— Teks Pilihan —

_ _ _

BUDDHISME AWAL
Latar
belakang Sejarah
Rgveda dibuat oleh orang – orang yang menempati lembah Indus pada waktu
penyerbuan bangsa Arya. Namun penemuan para Arkeolog mengubah hal itu, karena
penduduk asli yang berkulit hitam yang dikalahkan oleh bangsa Arya tidak dapat
dianggap sebagai bangsa yang tidak berbudaya. Para cendekiawan membedakan
aliran kebudayaan dan peradaban yang beraal dari bangsa Aryayang telah menjadi
satu penampilan yaitu: yang dimulai dengan Upanisad. Kebudayaan bertapa tidak
berasal dari kebudayaan bangsa Arya.
Para ahli Indologi menemukan adanya pandangan tentang alam yang bersifat
antromorfik, seperti sifat ketuhanan, misterius, dan berkuasa serta menakutkan.

_ _ _

— Data Tersedia —
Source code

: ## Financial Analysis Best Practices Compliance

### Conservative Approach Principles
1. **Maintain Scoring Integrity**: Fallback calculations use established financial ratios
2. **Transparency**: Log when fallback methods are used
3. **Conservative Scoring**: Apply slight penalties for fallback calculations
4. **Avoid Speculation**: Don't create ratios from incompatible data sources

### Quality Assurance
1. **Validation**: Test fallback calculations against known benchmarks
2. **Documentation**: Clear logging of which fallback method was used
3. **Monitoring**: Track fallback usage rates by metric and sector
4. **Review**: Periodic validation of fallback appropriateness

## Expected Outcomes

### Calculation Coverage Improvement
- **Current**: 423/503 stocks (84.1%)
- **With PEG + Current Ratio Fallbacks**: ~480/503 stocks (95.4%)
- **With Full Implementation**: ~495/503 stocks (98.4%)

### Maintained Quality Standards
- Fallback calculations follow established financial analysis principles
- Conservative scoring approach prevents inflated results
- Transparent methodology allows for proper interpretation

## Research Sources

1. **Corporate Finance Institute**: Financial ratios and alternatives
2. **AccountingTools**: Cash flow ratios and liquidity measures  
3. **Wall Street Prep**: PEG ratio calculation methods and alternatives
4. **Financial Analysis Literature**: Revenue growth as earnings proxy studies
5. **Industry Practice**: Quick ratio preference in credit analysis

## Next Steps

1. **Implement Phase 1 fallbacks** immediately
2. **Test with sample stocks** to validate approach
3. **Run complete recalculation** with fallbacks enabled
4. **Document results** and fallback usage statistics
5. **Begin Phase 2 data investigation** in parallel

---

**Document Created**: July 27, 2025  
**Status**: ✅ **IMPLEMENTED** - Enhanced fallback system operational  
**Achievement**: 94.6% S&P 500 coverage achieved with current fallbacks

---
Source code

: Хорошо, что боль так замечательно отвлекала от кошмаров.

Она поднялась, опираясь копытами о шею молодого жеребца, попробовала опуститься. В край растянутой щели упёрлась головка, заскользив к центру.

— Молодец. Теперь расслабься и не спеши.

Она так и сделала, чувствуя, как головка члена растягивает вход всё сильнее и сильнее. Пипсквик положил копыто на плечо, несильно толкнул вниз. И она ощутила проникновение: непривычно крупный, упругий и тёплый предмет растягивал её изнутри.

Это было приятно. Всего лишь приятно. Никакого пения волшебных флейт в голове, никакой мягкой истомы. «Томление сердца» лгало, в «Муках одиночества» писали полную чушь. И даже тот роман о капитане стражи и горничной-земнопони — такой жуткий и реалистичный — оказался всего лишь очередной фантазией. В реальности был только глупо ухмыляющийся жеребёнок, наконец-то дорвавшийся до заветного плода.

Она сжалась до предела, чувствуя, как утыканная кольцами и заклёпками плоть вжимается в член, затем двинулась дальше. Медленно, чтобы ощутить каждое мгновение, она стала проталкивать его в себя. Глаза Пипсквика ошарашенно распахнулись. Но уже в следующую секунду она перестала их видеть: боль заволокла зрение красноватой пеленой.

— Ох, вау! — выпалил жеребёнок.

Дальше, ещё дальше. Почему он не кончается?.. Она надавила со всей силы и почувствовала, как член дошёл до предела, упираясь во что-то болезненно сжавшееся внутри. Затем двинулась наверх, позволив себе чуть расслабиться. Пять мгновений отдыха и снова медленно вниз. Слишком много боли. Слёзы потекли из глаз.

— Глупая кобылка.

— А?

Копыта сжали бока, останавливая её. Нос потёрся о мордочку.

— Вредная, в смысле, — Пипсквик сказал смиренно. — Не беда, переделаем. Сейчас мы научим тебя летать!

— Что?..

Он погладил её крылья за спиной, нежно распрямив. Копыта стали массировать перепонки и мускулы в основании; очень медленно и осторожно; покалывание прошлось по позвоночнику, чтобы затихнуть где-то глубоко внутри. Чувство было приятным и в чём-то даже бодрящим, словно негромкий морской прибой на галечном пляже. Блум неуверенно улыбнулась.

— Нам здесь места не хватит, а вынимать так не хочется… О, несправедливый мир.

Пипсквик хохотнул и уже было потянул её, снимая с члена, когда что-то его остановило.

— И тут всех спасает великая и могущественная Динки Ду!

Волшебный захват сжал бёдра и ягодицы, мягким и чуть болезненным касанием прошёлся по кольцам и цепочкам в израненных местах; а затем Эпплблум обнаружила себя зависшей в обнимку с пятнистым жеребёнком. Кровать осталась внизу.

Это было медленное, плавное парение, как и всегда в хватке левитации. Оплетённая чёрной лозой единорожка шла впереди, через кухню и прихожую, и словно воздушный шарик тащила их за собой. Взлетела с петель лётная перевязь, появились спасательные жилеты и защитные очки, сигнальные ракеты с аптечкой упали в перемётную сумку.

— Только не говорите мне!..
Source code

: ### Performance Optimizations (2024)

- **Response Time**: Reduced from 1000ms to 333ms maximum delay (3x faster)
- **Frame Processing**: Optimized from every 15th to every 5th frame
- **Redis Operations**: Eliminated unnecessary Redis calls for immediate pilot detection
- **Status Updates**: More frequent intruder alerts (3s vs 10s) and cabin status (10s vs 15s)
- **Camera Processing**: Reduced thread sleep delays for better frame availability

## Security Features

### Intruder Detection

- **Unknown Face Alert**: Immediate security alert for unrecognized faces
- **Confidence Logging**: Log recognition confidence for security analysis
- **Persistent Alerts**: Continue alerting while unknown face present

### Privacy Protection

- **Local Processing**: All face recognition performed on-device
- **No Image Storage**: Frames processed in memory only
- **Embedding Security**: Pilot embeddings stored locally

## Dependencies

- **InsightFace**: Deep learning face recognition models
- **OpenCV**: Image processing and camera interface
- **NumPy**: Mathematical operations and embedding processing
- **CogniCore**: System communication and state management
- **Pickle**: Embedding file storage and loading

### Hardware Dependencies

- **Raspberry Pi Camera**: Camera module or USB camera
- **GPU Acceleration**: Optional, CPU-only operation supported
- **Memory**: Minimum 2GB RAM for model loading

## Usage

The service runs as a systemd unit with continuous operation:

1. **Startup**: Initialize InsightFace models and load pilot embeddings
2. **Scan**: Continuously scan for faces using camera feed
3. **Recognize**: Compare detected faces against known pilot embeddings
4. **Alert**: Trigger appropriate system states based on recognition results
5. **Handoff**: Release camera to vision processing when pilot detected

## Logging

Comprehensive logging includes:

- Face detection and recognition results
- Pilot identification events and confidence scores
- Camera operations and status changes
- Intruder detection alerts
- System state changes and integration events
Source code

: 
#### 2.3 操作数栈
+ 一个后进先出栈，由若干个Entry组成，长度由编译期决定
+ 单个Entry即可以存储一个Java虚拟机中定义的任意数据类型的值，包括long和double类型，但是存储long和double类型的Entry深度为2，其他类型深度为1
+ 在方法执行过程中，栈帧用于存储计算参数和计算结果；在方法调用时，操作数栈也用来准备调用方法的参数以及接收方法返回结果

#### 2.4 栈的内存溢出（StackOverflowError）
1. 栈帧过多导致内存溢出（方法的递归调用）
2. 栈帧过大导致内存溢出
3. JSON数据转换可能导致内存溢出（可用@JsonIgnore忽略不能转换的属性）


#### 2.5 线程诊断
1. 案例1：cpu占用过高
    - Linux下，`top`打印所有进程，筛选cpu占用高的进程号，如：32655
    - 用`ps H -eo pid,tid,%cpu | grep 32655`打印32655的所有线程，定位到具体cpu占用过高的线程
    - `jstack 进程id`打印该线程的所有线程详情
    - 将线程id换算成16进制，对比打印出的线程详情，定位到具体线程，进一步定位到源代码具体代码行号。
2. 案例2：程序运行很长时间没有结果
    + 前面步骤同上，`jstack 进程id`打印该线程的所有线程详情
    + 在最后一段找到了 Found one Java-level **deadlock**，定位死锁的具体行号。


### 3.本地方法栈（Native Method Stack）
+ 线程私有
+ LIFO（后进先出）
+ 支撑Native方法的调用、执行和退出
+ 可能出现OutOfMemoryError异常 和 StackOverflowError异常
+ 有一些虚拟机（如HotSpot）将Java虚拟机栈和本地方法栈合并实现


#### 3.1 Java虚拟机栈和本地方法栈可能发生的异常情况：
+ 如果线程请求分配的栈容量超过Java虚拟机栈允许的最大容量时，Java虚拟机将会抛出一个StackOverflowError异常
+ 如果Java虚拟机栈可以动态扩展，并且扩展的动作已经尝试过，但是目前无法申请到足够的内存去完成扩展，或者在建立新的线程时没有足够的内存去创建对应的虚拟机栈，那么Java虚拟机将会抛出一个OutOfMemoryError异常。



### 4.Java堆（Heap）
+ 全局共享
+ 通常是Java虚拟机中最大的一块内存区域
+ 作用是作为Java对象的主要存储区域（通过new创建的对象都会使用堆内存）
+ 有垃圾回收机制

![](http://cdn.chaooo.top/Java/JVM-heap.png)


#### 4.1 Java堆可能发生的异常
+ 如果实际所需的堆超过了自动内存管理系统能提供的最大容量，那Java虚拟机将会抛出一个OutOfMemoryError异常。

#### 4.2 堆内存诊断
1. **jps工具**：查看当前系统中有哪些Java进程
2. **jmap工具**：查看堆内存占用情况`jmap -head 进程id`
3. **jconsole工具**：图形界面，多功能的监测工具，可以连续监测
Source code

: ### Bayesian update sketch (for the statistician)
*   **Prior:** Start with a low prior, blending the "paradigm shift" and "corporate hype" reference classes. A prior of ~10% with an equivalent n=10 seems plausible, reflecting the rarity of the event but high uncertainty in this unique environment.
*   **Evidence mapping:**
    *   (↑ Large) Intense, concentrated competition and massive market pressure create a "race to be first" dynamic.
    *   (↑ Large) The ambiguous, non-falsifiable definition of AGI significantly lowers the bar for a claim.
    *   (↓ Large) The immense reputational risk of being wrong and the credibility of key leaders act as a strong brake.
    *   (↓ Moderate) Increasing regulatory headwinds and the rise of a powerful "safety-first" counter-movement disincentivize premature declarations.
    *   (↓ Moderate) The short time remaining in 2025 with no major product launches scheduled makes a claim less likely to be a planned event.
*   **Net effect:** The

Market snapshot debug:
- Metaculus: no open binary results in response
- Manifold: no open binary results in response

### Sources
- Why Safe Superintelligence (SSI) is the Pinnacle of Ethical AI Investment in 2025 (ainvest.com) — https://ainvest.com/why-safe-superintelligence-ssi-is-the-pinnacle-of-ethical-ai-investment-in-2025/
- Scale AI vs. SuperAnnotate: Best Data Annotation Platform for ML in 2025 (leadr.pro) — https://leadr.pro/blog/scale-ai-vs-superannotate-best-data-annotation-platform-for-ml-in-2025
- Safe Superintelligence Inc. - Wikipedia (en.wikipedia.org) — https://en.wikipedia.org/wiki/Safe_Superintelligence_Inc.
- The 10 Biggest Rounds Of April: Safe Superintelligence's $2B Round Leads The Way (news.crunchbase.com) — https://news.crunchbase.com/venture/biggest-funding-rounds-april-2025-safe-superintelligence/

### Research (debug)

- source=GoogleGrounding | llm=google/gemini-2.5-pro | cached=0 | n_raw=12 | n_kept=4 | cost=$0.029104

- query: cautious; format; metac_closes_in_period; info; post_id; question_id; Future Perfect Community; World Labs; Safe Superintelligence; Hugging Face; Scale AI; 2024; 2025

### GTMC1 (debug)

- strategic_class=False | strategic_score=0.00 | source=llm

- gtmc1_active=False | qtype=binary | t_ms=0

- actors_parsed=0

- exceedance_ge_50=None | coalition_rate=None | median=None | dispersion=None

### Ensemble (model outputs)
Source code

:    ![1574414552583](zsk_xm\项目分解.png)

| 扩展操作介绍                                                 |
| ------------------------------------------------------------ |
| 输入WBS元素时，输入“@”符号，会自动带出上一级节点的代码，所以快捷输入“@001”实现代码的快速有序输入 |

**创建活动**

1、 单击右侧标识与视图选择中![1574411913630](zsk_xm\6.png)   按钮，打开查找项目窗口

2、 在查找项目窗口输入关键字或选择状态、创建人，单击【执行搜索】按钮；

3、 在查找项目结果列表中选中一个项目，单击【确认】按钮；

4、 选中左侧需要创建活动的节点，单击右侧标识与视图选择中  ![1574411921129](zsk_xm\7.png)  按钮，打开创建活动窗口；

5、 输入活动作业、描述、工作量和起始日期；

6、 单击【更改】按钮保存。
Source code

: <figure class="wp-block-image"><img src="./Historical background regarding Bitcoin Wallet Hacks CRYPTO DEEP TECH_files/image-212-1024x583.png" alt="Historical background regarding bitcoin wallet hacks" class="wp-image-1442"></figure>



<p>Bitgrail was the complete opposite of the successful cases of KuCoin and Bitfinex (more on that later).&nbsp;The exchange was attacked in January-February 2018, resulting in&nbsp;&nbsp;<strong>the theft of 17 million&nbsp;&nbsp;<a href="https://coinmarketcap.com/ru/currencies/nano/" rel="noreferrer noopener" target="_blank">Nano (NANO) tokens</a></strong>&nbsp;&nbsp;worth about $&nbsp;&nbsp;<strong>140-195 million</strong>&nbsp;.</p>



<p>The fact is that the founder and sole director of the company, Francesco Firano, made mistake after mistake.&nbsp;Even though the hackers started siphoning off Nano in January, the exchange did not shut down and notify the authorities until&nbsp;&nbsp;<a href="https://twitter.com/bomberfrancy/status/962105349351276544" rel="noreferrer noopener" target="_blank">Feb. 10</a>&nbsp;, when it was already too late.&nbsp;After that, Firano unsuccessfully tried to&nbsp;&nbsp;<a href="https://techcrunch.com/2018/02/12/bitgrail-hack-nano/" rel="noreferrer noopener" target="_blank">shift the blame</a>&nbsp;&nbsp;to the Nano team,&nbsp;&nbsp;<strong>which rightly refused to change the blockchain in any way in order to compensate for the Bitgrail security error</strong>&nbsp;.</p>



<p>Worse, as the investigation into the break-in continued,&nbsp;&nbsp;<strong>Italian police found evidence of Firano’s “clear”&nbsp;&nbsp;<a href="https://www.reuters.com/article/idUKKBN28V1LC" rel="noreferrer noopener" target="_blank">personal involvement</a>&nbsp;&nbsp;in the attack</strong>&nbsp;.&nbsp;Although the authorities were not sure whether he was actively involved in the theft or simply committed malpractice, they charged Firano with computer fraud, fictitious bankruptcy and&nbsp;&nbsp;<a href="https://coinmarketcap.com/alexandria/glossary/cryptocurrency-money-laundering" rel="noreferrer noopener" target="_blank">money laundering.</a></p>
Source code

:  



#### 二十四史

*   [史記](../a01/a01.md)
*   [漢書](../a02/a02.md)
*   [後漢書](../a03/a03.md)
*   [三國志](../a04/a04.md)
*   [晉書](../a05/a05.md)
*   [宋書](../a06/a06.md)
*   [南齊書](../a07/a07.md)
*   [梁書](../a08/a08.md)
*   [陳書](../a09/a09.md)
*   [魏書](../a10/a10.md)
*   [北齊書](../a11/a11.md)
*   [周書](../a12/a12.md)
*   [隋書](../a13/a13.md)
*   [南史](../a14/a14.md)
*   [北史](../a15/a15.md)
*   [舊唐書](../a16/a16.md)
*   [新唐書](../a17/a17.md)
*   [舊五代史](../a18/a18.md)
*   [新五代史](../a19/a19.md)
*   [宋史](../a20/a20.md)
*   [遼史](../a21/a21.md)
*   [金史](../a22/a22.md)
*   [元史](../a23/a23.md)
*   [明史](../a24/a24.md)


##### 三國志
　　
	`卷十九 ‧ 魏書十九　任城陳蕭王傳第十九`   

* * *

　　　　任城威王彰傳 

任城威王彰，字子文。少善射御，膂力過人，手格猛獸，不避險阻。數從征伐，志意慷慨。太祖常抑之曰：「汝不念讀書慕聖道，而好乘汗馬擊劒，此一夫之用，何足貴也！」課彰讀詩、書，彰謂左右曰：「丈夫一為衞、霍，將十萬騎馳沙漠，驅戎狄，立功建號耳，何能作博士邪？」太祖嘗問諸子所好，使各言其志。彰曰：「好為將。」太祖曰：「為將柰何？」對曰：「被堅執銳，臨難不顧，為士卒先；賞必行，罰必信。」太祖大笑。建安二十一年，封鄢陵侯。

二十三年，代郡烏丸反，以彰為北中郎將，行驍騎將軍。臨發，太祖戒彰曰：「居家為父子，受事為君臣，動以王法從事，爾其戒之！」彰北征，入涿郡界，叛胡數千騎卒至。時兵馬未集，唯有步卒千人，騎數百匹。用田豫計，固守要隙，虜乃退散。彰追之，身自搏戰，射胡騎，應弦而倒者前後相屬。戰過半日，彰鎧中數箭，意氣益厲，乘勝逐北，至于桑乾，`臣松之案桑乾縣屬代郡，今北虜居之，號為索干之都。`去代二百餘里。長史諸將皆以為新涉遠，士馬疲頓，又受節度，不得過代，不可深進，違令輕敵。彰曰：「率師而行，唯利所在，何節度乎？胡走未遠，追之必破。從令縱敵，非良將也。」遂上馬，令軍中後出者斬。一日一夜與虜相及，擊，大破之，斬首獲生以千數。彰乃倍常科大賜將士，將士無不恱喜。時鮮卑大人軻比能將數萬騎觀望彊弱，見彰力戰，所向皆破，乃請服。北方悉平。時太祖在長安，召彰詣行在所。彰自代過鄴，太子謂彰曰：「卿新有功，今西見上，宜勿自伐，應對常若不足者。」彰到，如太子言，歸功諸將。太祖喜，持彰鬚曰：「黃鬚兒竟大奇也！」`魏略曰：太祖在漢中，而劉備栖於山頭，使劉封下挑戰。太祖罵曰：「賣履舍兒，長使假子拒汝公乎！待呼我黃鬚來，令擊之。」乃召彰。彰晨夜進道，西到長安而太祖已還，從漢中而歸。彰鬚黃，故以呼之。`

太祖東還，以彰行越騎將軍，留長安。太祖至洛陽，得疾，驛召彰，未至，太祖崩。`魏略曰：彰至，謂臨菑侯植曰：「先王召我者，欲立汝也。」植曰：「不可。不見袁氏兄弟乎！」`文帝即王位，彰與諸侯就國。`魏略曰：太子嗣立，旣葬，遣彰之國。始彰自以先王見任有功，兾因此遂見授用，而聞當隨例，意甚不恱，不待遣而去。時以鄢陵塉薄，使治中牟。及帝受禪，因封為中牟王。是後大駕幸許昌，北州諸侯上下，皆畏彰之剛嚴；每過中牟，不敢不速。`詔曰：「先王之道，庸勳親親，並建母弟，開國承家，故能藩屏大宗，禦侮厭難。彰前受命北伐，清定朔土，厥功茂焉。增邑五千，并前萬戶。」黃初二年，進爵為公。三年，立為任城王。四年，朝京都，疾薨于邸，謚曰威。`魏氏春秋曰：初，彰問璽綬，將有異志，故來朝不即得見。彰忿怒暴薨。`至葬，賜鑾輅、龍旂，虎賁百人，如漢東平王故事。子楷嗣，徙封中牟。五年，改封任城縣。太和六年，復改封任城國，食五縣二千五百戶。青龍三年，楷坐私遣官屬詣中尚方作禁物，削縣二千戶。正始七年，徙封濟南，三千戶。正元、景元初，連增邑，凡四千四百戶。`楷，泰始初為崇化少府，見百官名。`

_ _ _

— Ketentuan Tugas A —
Tulis ulang bagian teks tentang Buddhisme awal mulai dari "Para ahli Indologi" sampai dengan "berkuasa serta menakutkan.", dan ganti "menakutkan" dengan "mengerikan".
— Ketentuan Tugas B —
Lanjutkan teks tentang Buddhisme awal mulai dari kalimat terakhir yang tercantum.
Baris-baris data tersebut tidak diperlukan.

— Ruang Jawaban A —
Para ahli Indologi menemukan adanya pandangan tentang alam yang bersifat
antromorfik, seperti sifat ketuhanan, misterius, dan berkuasa serta mengerikan.

— Ruang Jawaban B —
Akibatnya muncul pemujaan yang menunjukan sifat illahi dan kepadanya manusia
menggantungkan hidupnya. Max Muller menyebut tingkat ini sebagai Henotheisme,
konsepsi dewa yang menjadi dua arah yaitu: monotheisme (prajapati dan Brahma)
dan monisme ( Brahma –Atma). Persembahan yang dilakukan pada saat itu untuk
maksud menampakan rasa terima kasih atas anugerah yang diterima.
Penekanannya sekarang berpindah dari pengorbanan atau upacara (karma)
kepada pengatahuan atau jhana, dari pengetahuan akan dunia luar (loka) kepada
pengertian tentang individu (atman). Yoga adalah penghapusan secara bertahap
kesan – kesan indria dan juga nafsu rendah yang berkaitan dengannya seperti
sifat tamak.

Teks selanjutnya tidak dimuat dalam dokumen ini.